In Disney’s version of the Greek myth, Hades is Hercules’ Uncle. Angry over how he is treated by his brother Zeus, the baddies decides to release the gigantic titans trapped beneath the ocean floor, thereby destroying everyone and everything on Earth in their humungous path. Naturally, it’s up to our hero to help, but he’s too busy being trained for her conqueror position. In the meantime, Hades puts on his fire haired thinking cap and tries time and time again to undermine his brother’s offspring. Voiced by James Woods, he becomes one of the most comical and craven villains in the House of Mouse universe.
There is no scarier entity in any Disney film that the ghoul envisioned by Washington Irving in his popular publication The Legend of Sleepy Hollow. Even Tim Burton’s live action reimagining, featuring Christopher Walken as our nogginless demon can’t compare (and let’s not touch the current crop of characters claiming geek attention on the TV end over at Fox). Thanks to a combination of excellent filmmaking, brilliant character design, and a decidedly horrific flaming pumpkin, the bane of Ichabod Crane’s existence is an indelible icon to literary evil. While his appearances may be brief, they are surely memorable.

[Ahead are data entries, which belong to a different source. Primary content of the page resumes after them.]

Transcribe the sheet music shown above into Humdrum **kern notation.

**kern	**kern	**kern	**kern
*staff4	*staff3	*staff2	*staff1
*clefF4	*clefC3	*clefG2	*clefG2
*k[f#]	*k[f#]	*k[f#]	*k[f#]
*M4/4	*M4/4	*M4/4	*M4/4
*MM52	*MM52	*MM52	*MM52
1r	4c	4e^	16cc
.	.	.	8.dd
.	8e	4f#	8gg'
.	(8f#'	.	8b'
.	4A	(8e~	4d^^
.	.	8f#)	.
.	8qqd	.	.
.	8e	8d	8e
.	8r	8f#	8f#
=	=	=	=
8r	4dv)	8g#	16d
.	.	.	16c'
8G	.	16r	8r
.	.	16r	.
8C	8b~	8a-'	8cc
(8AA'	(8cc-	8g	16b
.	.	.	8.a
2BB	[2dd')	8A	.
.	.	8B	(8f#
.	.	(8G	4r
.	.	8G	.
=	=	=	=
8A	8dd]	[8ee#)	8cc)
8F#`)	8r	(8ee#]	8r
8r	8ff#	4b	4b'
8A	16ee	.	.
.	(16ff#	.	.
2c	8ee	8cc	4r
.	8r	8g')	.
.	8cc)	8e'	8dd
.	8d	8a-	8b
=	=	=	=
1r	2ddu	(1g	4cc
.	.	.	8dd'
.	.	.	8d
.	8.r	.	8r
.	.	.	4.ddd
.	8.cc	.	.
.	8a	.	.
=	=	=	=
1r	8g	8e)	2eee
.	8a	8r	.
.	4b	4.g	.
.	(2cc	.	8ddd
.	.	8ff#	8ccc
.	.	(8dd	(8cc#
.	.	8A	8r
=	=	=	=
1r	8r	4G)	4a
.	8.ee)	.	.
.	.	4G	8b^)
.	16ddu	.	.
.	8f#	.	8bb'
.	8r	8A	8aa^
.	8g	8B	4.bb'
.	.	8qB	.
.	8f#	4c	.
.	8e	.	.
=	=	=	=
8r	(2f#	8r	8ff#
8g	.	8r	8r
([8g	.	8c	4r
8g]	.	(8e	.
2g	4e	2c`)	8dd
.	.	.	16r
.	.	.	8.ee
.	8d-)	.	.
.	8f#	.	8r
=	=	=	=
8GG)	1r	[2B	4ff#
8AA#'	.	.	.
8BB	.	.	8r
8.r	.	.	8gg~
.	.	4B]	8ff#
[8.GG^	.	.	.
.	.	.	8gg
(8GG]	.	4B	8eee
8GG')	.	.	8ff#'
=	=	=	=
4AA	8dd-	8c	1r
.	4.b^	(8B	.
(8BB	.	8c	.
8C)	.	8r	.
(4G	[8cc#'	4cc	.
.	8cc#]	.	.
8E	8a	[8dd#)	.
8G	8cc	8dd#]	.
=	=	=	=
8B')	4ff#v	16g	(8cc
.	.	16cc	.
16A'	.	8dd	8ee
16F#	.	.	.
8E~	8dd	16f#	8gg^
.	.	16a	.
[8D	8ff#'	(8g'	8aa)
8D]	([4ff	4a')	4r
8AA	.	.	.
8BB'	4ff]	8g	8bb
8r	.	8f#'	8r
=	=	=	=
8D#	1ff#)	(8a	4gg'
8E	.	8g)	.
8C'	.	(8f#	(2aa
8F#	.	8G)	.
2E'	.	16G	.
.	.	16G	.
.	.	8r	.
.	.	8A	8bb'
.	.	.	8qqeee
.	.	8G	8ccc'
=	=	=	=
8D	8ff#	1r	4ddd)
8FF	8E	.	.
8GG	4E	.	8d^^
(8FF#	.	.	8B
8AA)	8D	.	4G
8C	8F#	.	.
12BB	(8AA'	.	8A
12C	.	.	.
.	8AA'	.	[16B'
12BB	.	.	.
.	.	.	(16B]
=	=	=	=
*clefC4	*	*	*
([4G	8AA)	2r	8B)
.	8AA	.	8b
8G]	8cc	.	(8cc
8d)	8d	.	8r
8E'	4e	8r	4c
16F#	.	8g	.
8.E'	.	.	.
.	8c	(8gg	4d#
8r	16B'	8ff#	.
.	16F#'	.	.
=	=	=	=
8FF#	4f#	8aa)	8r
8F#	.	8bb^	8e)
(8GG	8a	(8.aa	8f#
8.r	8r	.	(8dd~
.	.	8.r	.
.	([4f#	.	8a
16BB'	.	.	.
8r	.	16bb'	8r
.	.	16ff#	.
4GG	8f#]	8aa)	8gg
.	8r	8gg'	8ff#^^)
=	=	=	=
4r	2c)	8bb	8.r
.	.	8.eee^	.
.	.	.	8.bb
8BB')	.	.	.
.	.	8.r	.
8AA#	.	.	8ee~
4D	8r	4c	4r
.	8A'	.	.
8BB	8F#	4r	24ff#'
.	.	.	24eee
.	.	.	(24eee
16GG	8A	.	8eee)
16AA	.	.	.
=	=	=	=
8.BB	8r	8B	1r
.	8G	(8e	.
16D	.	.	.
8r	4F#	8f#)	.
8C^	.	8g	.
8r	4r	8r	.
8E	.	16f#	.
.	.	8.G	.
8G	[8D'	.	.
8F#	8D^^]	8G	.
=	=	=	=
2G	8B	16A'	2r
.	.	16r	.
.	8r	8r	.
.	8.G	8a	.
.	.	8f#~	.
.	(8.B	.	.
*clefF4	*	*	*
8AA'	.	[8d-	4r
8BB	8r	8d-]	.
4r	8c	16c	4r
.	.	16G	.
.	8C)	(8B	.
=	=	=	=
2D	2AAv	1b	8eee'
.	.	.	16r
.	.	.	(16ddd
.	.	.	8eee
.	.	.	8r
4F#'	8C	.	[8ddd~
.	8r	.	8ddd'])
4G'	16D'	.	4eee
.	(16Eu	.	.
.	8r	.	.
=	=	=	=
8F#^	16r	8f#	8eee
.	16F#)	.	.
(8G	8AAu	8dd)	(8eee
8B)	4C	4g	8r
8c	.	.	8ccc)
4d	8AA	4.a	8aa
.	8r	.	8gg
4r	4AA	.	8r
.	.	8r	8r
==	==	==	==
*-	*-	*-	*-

“Off with her HEAD!” Few film characters can turn such a simple line into a terrifying battle cry, but this rogue royal is all about decapitation. She’s practically daffy with her desire to crush craniums and remove skulls from necks. Of course, after a while, her constantly calls for such guillotine-inspired retribution grow a bit stale, but when you see her face, plumped full of rage and red as a beet, her “OWHHs” instantly return to something even more sinister. While she really should be viewed as a nutjob, that nasty streak in this particular Queen argues for a considerable lack of mercy come begging time.
It’s all in the plan for this Disney diva. All she wants in this world is a bit more fashion sense, and she intends to get some via the use of a family’s overly large litter of Dalmatian puppies. Yes indeed, their spots skins will make a very nice and couture coat indeed. It’s also all about the obsession with Cruella. She is determined, to her psychological detriment, to get those dogs no matter the cost. She literally grows insane over such a nonsensical need, and it’s that heady level of crazy that requires her placement so high upon the list.
She’s the evil witch queen so bad they had to make a movie about her, twice. Yes, while Angelina Jolie is all false cheekbones and overly plump red lips, the real pen and ink Maleficent was making wee ones wet the bed long before her live action doppelganger was even born. With her aloof attitude and menacing magic skills, she’s capable of quite a lot of damage. She also loves undermining the good and the virtuous, and he shape-shifting skills are nothing to sneeze at…unless you feel the need to balk at such sinister, fire-breathing beasts. Of all the Disney bad-asses, she’s the best.